Friday, November 1, 2013

windows of heaven

"Bring ye all the tithes into the storehouse, that there may be meat in mine house, and prove me now herewith, saith the Lord of hosts, if I will not open you the windows of heaven, and pour you out a blessing, that there shall not be room enough to receive it." Malachi 3:10

I can't understand why some Christians dispute paying tithing to their church. Probably, it's like everything else; we learn of, gain a testimony of, and then follow commandments line upon line, precept upon precept. I've always believed and lived by this command but never thought of it the way David A. Bednar taught in his sermon.

"Often as we teach and testify about the law of tithing, we emphasize the immediate, dramatic, and readily recognizable temporal blessings that we receive. And surely such blessings do occur. Yet some of the diverse blessings we obtain as we are obedient to this commandment are significant but subtle. Such blessings can be discerned only if we are both spiritually attentive and observant (1 Corinthians 2:14).

The imagery of the “windows” of heaven used by Malachi is most instructive. Windows allow natural light to enter into a building. In like manner, spiritual illumination and perspective are poured out through the windows of heaven and into our lives as we honor the law of tithing.

For example, a subtle but significant blessing we receive is the spiritual gift of gratitude that enables our appreciation for what we have to constrain desires for what we want. A grateful person is rich in contentment. An ungrateful person suffers in the poverty of endless discontentment (Luke 12:15).

In the financial operations of the Church, two basic and fixed principles are observed. First, the Church lives within its means and does not spend more than it receives. Second, a portion of the annual income is set aside as a reserve for contingencies and unanticipated needs. For decades the Church has taught its membership the principle of setting aside additional food, fuel, and money to take care of emergencies that might arise. The Church as an institution simply follows the same principles that are taught repeatedly to the members.
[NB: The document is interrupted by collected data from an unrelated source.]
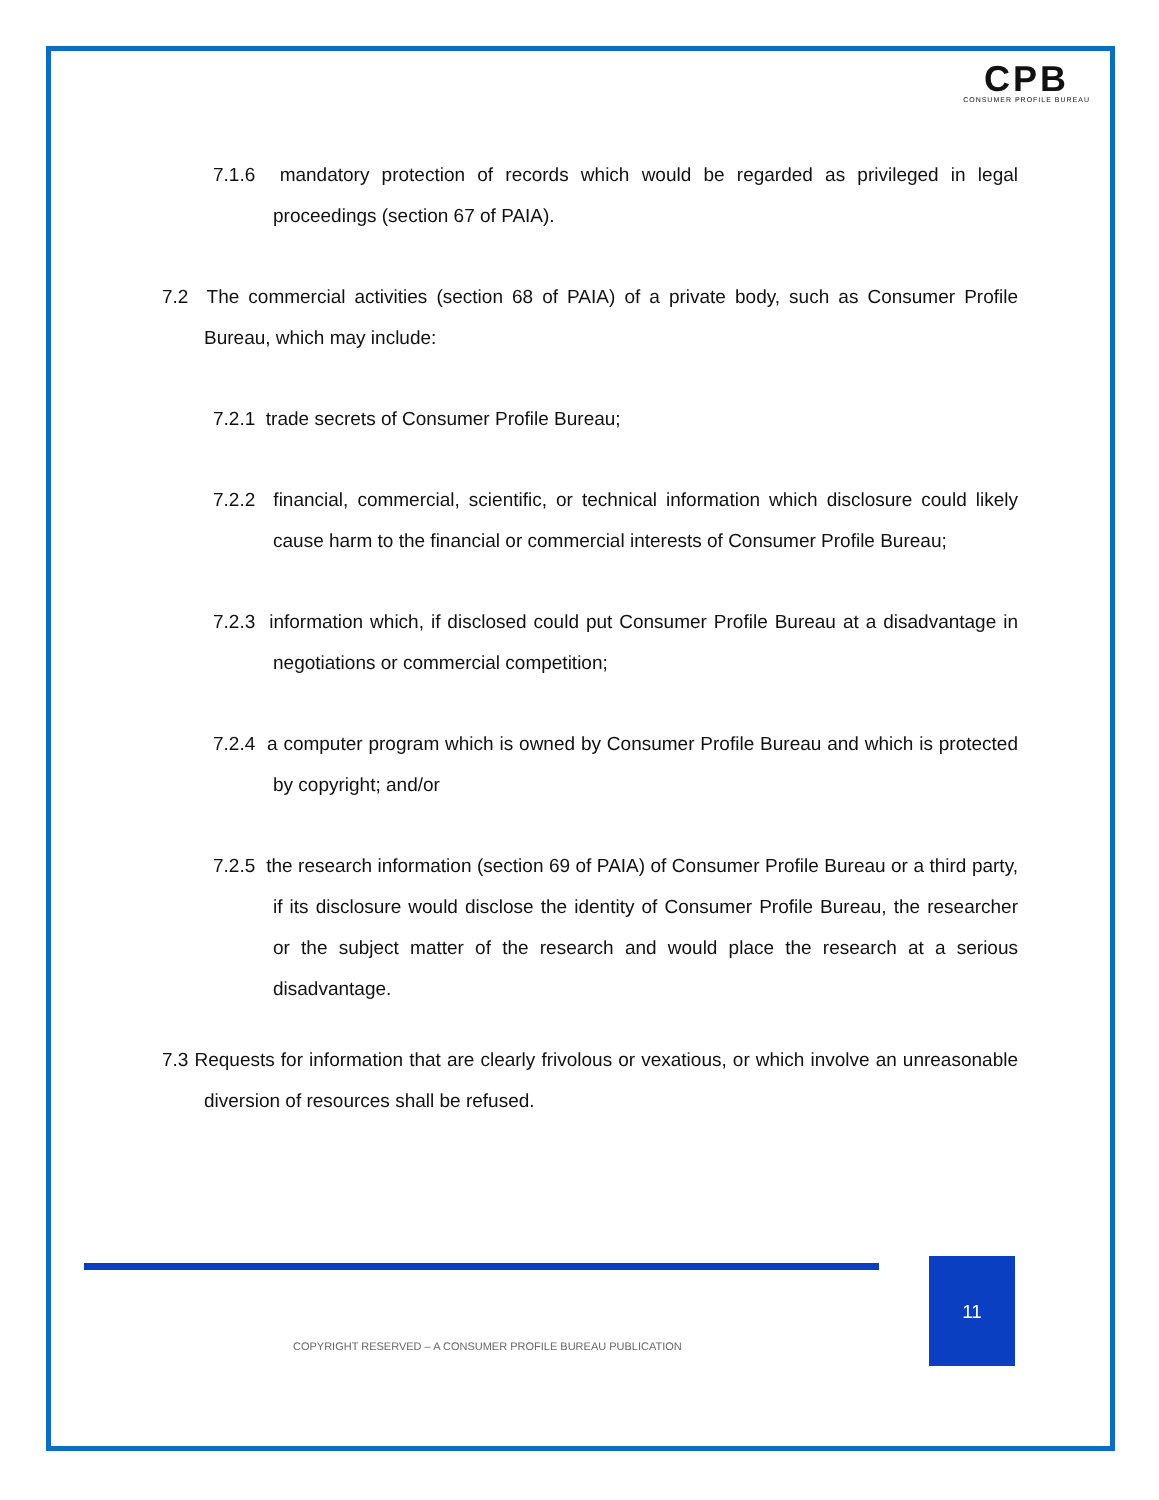CPB
CONSUMER PROFILE BUREAU
7.1.6 mandatory protection of records which would be regarded as privileged in legal proceedings (section 67 of PAIA).
7.2 The commercial activities (section 68 of PAIA) of a private body, such as Consumer Profile Bureau, which may include:
7.2.1 trade secrets of Consumer Profile Bureau;
7.2.2 financial, commercial, scientific, or technical information which disclosure could likely cause harm to the financial or commercial interests of Consumer Profile Bureau;
7.2.3 information which, if disclosed could put Consumer Profile Bureau at a disadvantage in negotiations or commercial competition;
7.2.4 a computer program which is owned by Consumer Profile Bureau and which is protected by copyright; and/or
7.2.5 the research information (section 69 of PAIA) of Consumer Profile Bureau or a third party, if its disclosure would disclose the identity of Consumer Profile Bureau, the researcher or the subject matter of the research and would place the research at a serious disadvantage.
7.3 Requests for information that are clearly frivolous or vexatious, or which involve an unreasonable diversion of resources shall be refused.
11
COPYRIGHT RESERVED – A CONSUMER PROFILE BUREAU PUBLICATION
As the meeting progressed, I found myself wishing that all members of the Church could observe the simplicity, the clarity, the orderliness, the charity, and the power of the Lord’s own way (Doctrine and Covenants 104:16) for conducting the temporal affairs of His Church." David A. Bednar

I have a testimony of tithing, because we had one of those immediate, dramatic, and readily recognizable temporal blessings as well as many of the more subtle ones.